» **WHAT YOU SHOULD DO**: All the data should be printed again exactly as written.

──────── SUPPLIED DATA ────────

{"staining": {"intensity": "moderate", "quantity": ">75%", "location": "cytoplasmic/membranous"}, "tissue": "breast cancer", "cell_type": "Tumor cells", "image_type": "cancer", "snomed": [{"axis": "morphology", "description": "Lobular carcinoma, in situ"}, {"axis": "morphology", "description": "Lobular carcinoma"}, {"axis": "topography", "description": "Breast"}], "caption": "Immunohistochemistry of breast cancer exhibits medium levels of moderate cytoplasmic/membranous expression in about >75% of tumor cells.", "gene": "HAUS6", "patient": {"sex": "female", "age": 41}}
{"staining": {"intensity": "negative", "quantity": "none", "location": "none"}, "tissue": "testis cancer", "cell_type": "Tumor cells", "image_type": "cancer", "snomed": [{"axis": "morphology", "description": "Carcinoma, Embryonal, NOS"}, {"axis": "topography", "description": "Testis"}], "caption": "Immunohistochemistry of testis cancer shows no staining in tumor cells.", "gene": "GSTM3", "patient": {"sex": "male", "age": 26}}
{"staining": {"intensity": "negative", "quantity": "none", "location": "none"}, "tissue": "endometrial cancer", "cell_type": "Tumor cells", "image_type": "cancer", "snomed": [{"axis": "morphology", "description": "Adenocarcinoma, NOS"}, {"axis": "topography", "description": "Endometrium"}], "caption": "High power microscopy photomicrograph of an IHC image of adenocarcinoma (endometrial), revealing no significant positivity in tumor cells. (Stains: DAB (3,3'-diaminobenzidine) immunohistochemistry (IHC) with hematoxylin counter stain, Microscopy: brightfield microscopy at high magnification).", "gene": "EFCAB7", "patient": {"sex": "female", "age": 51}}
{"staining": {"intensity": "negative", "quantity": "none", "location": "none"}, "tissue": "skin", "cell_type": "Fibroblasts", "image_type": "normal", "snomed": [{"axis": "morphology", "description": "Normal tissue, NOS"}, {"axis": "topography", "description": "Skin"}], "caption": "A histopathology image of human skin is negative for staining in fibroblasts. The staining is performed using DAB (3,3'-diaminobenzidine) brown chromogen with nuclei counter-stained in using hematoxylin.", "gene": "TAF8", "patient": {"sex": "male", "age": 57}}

────────

» **RESULT FOR THIS EXERCISE**:
{"staining": {"intensity": "moderate", "quantity": ">75%", "location": "cytoplasmic/membranous"}, "tissue": "breast cancer", "cell_type": "Tumor cells", "image_type": "cancer", "snomed": [{"axis": "morphology", "description": "Lobular carcinoma, in situ"}, {"axis": "morphology", "description": "Lobular carcinoma"}, {"axis": "topography", "description": "Breast"}], "caption": "Immunohistochemistry of breast cancer exhibits medium levels of moderate cytoplasmic/membranous expression in about >75% of tumor cells.", "gene": "HAUS6", "patient": {"sex": "female", "age": 41}}
{"staining": {"intensity": "negative", "quantity": "none", "location": "none"}, "tissue": "testis cancer", "cell_type": "Tumor cells", "image_type": "cancer", "snomed": [{"axis": "morphology", "description": "Carcinoma, Embryonal, NOS"}, {"axis": "topography", "description": "Testis"}], "caption": "Immunohistochemistry of testis cancer shows no staining in tumor cells.", "gene": "GSTM3", "patient": {"sex": "male", "age": 26}}
{"staining": {"intensity": "negative", "quantity": "none", "location": "none"}, "tissue": "endometrial cancer", "cell_type": "Tumor cells", "image_type": "cancer", "snomed": [{"axis": "morphology", "description": "Adenocarcinoma, NOS"}, {"axis": "topography", "description": "Endometrium"}], "caption": "High power microscopy photomicrograph of an IHC image of adenocarcinoma (endometrial), revealing no significant positivity in tumor cells. (Stains: DAB (3,3'-diaminobenzidine) immunohistochemistry (IHC) with hematoxylin counter stain, Microscopy: brightfield microscopy at high magnification).", "gene": "EFCAB7", "patient": {"sex": "female", "age": 51}}
{"staining": {"intensity": "negative", "quantity": "none", "location": "none"}, "tissue": "skin", "cell_type": "Fibroblasts", "image_type": "normal", "snomed": [{"axis": "morphology", "description": "Normal tissue, NOS"}, {"axis": "topography", "description": "Skin"}], "caption": "A histopathology image of human skin is negative for staining in fibroblasts. The staining is performed using DAB (3,3'-diaminobenzidine) brown chromogen with nuclei counter-stained in using hematoxylin.", "gene": "TAF8", "patient": {"sex": "male", "age": 57}}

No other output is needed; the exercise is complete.